L'ultima puntata di Servizio Pubblico, intitolata "Rosso di sera" (trasmessa in diretta da Firenze), ha richiamato la lontana notte del 1991, al termine della stagione ruggente segnata da guerre, mafie e referendum
Rosso di Sera ha concluso questa stagione di Santoro con una serata-evento che esplicita l’impasto di etica ed estetica che dà l’anima alla ditta. Richiamando, con effetto madeleine, la lontana notte del giugno 1991 in Piazza Farnese a Roma, al termine di una stagione ruggente, segnata da guerre e mafie, nonché dal referendum elettorale di Mario Segni. E lì, mentre incalzavano le speranze di cambiamento, fu messo in scena anche il cambio d’abiti di una sfilata di moda, per far capire, con la lingua dei fatti, che Samarcanda non era una trasmissione di operaisti settari, ma guardava al risveglio del Paese operoso. E del resto, allora il Muro era appena crollato, il secolo breve appena finito e da noi spirava aria di “rivoluzione nazionale” piuttosto che di sommovimento di classe (infatti dopo pochi mesi scoppiò Mani Pulite, e non la conquista del Palazzo d’Inverno).
Siamo dunque da sempre, e al di là di ogni contenuto, al più puro generalismo televisivo con l’aggiunta (davvero uno specifico santoriano) dell’incrocio, a volte più a volte meno sottolineato, fra talk show e movimento, fra narrazione d’autore e spirito dei tempi. Uno stile che quest’anno, dopo aver tentato per molti mesi di tenere la barra in equilibrio, porta Santoro a concludere con una dichiaratissima virata a sinistra. “Ma come – direte voi – Santoro si butta lì proprio ora che si stanno decomponendo le ultime appartenenze, e proprio mentre Renzi gioca tutto sulla “nazione?”

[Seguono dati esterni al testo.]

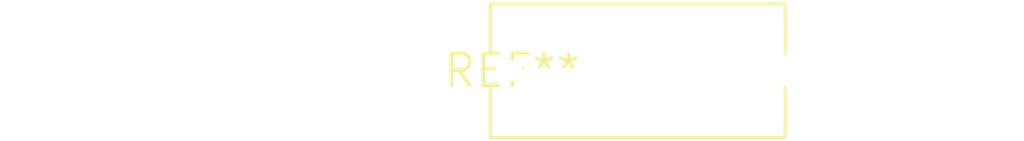
<source format=kicad_pcb>
(kicad_pcb (version 20240108) (generator pcbnew)

  (general
    (thickness 1.6)
  )

  (paper "A4")
  (layers
    (0 "F.Cu" signal)
    (31 "B.Cu" signal)
    (32 "B.Adhes" user "B.Adhesive")
    (33 "F.Adhes" user "F.Adhesive")
    (34 "B.Paste" user)
    (35 "F.Paste" user)
    (36 "B.SilkS" user "B.Silkscreen")
    (37 "F.SilkS" user "F.Silkscreen")
    (38 "B.Mask" user)
    (39 "F.Mask" user)
    (40 "Dwgs.User" user "User.Drawings")
    (41 "Cmts.User" user "User.Comments")
    (42 "Eco1.User" user "User.Eco1")
    (43 "Eco2.User" user "User.Eco2")
    (44 "Edge.Cuts" user)
    (45 "Margin" user)
    (46 "B.CrtYd" user "B.Courtyard")
    (47 "F.CrtYd" user "F.Courtyard")
    (48 "B.Fab" user)
    (49 "F.Fab" user)
    (50 "User.1" user)
    (51 "User.2" user)
    (52 "User.3" user)
    (53 "User.4" user)
    (54 "User.5" user)
    (55 "User.6" user)
    (56 "User.7" user)
    (57 "User.8" user)
    (58 "User.9" user)
  )

  (setup
    (pad_to_mask_clearance 0)
    (pcbplotparams
      (layerselection 0x00010fc_ffffffff)
      (plot_on_all_layers_selection 0x0000000_00000000)
      (disableapertmacros false)
      (usegerberextensions false)
      (usegerberattributes false)
      (usegerberadvancedattributes false)
      (creategerberjobfile false)
      (dashed_line_dash_ratio 12.000000)
      (dashed_line_gap_ratio 3.000000)
      (svgprecision 4)
      (plotframeref false)
      (viasonmask false)
      (mode 1)
      (useauxorigin false)
      (hpglpennumber 1)
      (hpglpenspeed 20)
      (hpglpendiameter 15.000000)
      (dxfpolygonmode false)
      (dxfimperialunits false)
      (dxfusepcbnewfont false)
      (psnegative false)
      (psa4output false)
      (plotreference false)
      (plotvalue false)
      (plotinvisibletext false)
      (sketchpadsonfab false)
      (subtractmaskfromsilk false)
      (outputformat 1)
      (mirror false)
      (drillshape 1)
      (scaleselection 1)
      (outputdirectory "")
    )
  )

  (net 0 "")

  (footprint "C_Rect_L11.5mm_W5.1mm_P10.00mm_MKT" (layer "F.Cu") (at 0 0))

)

</source>
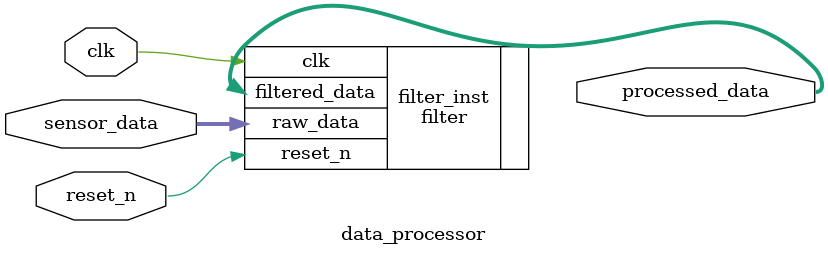
<source format=sv>
module data_processor (
    input  logic clk,
    input  logic reset_n,
    input  logic [7:0] sensor_data,
    output logic [7:0] processed_data
);
    // Instance of the filter module
    filter filter_inst (
        .clk(clk),
        .reset_n(reset_n),
        .raw_data(sensor_data),
        .filtered_data(processed_data)
    );
endmodule

</source>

Ma forse, proprio nelle caratteristiche di Renzi risiede metà della spiegazione, perché, ci è capitato di osservarlo più volte, rispetto alla politica del fare la tv è comunque passiva, priva di un effettivo ruolo di intermediaria fra governante e governati. E quindi, avrà pensato Santoro, quel che resta scoperto, e che può popolare un movimento, è solo lo spazio “esterno a Renzi”. L’altra metà della spiegazione è, invece, per quanto ne capiamo, che l’ultima crisi economica non è congiunturale e non se ne esce insieme, col sollievo generale più o meno di tutti, ma è una crisi di ristrutturazione e cambiamento, col conseguente dualismo dei destini fra i settori e le attività che stanno già esplodendo di salute e i molti altri che non hanno alcuna possibilità di ritrovarla.
E, così, la somma delle due metà individua lo spazio di movimento a cui Santoro chiede la forza per determinare il suo rinnovato sbocco in televisione. L’esito lo vedremo da qui a qualche mese, spulciando i palinsesti o vagando in altre piattaforme. La risposta per ora è tiepida: 6,34% di audience, pur in assenza del Virus che ha distolto pubblico per tutta la stagione. In compenso, quelli che hanno risposto all’appello sono distribuiti un po’ in tutte le categorie: territori, livello di istruzione e reddito. A conferma che il “rosso” di oggi non è un vessillo della lotta di classe, ma uno stato d’animo, un’opinione. Una nuance diffusa, come capita all’alba e al tramonto.